For the popularization of electric vehicles (EVs), the conditions for charging EV batteries with available current patterns should allow complete charging in a short time, i.e., less than 5 to 8 h. Therefore, in this study, a new charging condition is investigated for the EV valve-regulated lead/acid battery system, which should allow complete charging of EV battery systems with multi-step constant currents in a much shorter time with longer cycle life and higher energy efficiency compared with two-step constant-current charging. Although a high magnitude of the first current in the two-step constant-current method prolongs cycle life by suppressing the softening of positive active material, too large a charging current magnitude degrades cells due to excess internal evolution of heat. A charging current magnitude of approximately 0.5 C is expected to prolong cycle life further. Three-step charging could also increase the magnitude of charging current in the first step without shortening cycle life.

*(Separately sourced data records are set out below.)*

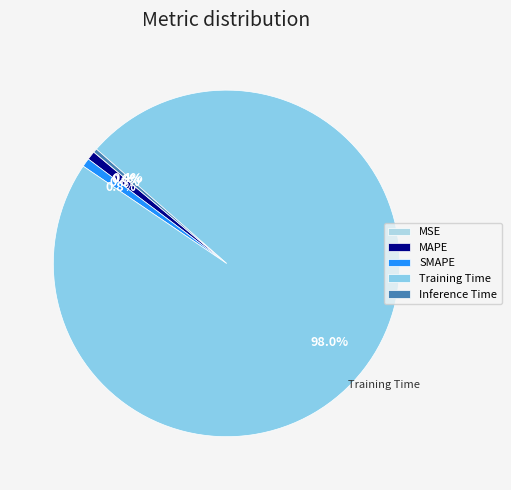

What is the majority slice?

Training Time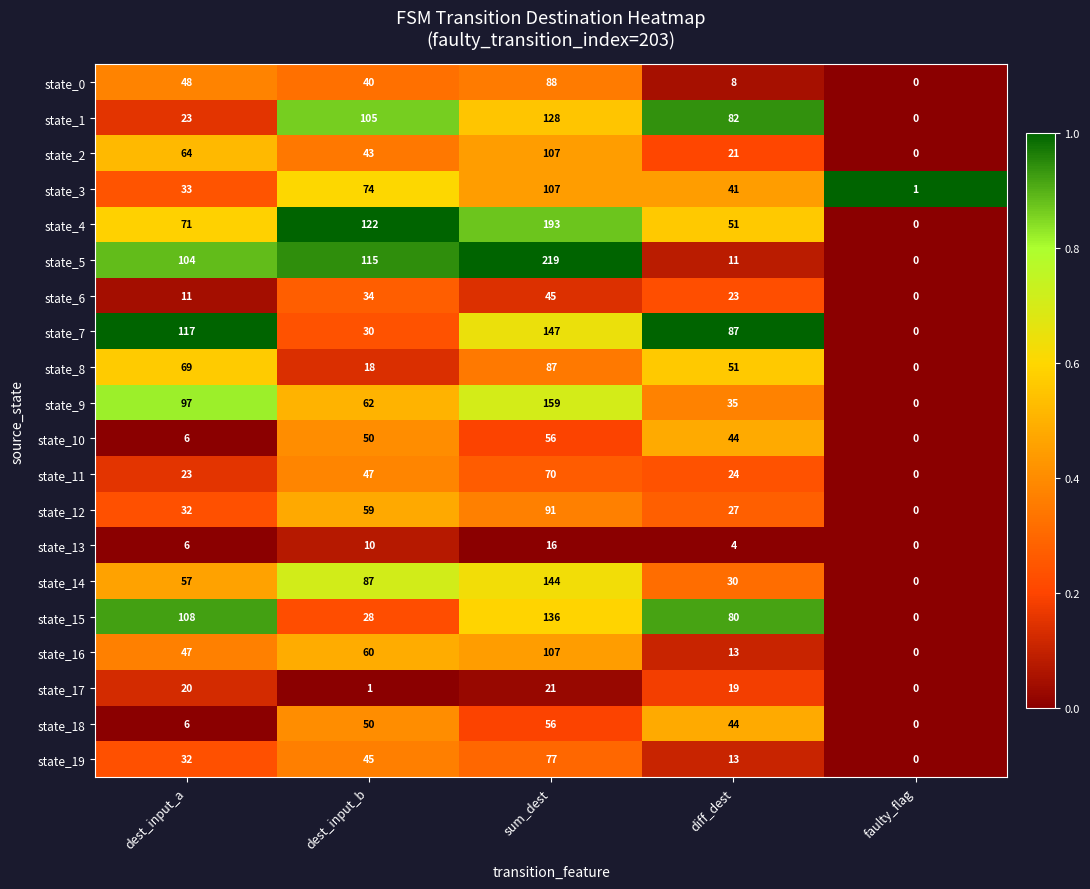

Rank the categories by state_11 value from lowest to highest.

faulty_flag, dest_input_a, diff_dest, dest_input_b, sum_dest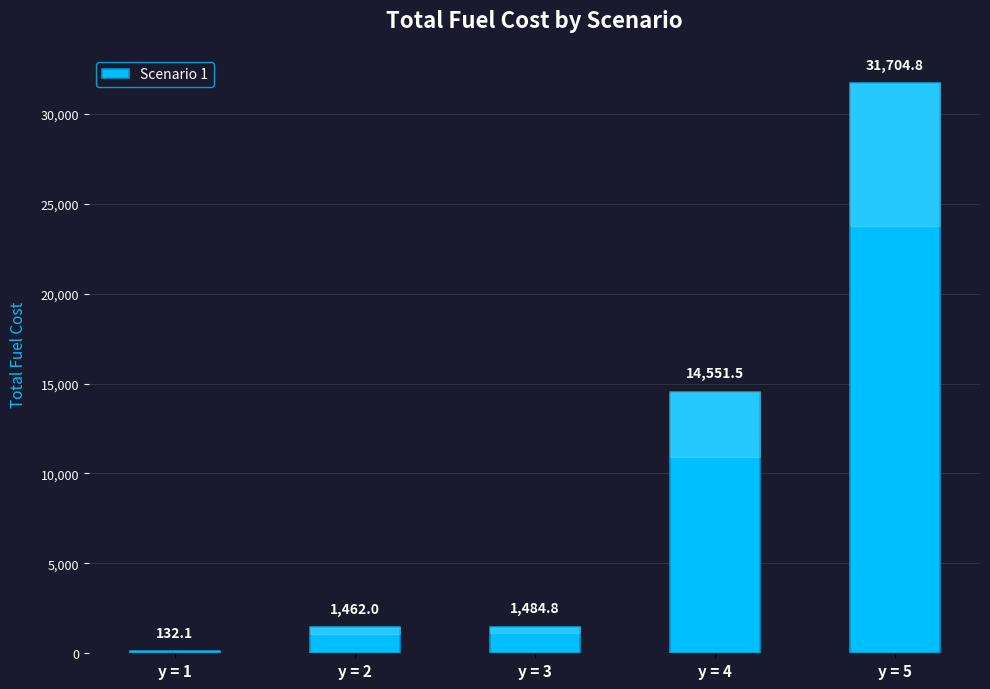

Between y = 5 and y = 4, which is larger?

y = 5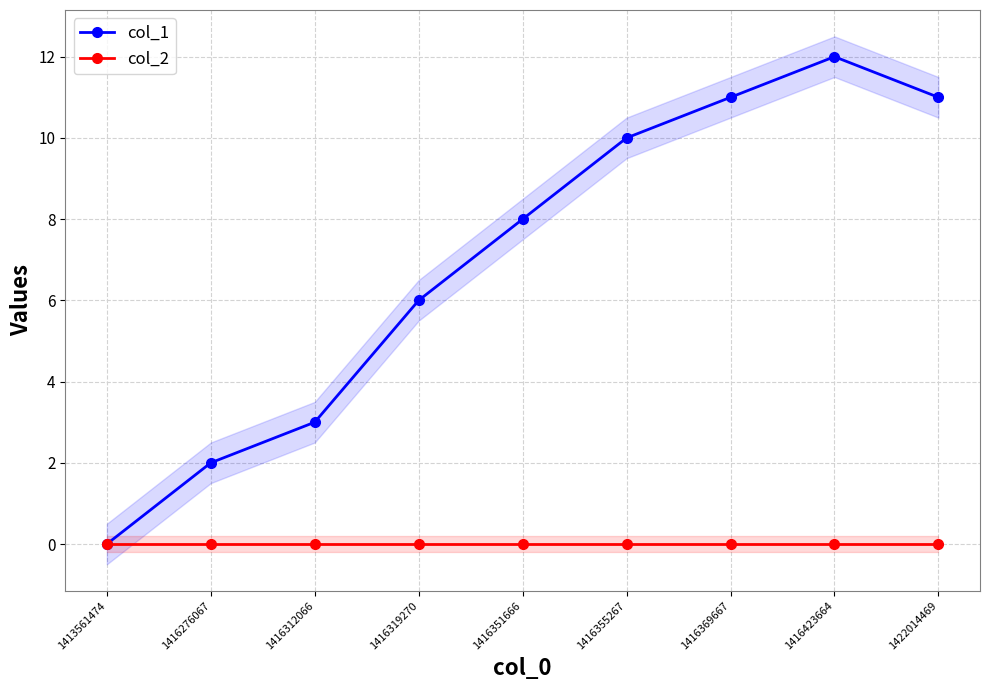

True or false: col_2 and col_1 intersect in this chart.

False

Four-or six-step constant-current methods could shorten the charging time to less than 5 h, as well as yield higher energy efficiency and enhanced cycle life of over 400 cycles compared with two-step charging with the first step current of 0.5 C. Investigation of the degradation mechanism of the batteries revealed that the conditions of multi-step constant-current charging suppressed softening of positive active material and sulfation of negative active material, but, unfortunately, advanced the corrosion of the grids in the positive plates. By adopting improved grids and cooling of the battery system, the multistep constant-current method may enhance the cycle life.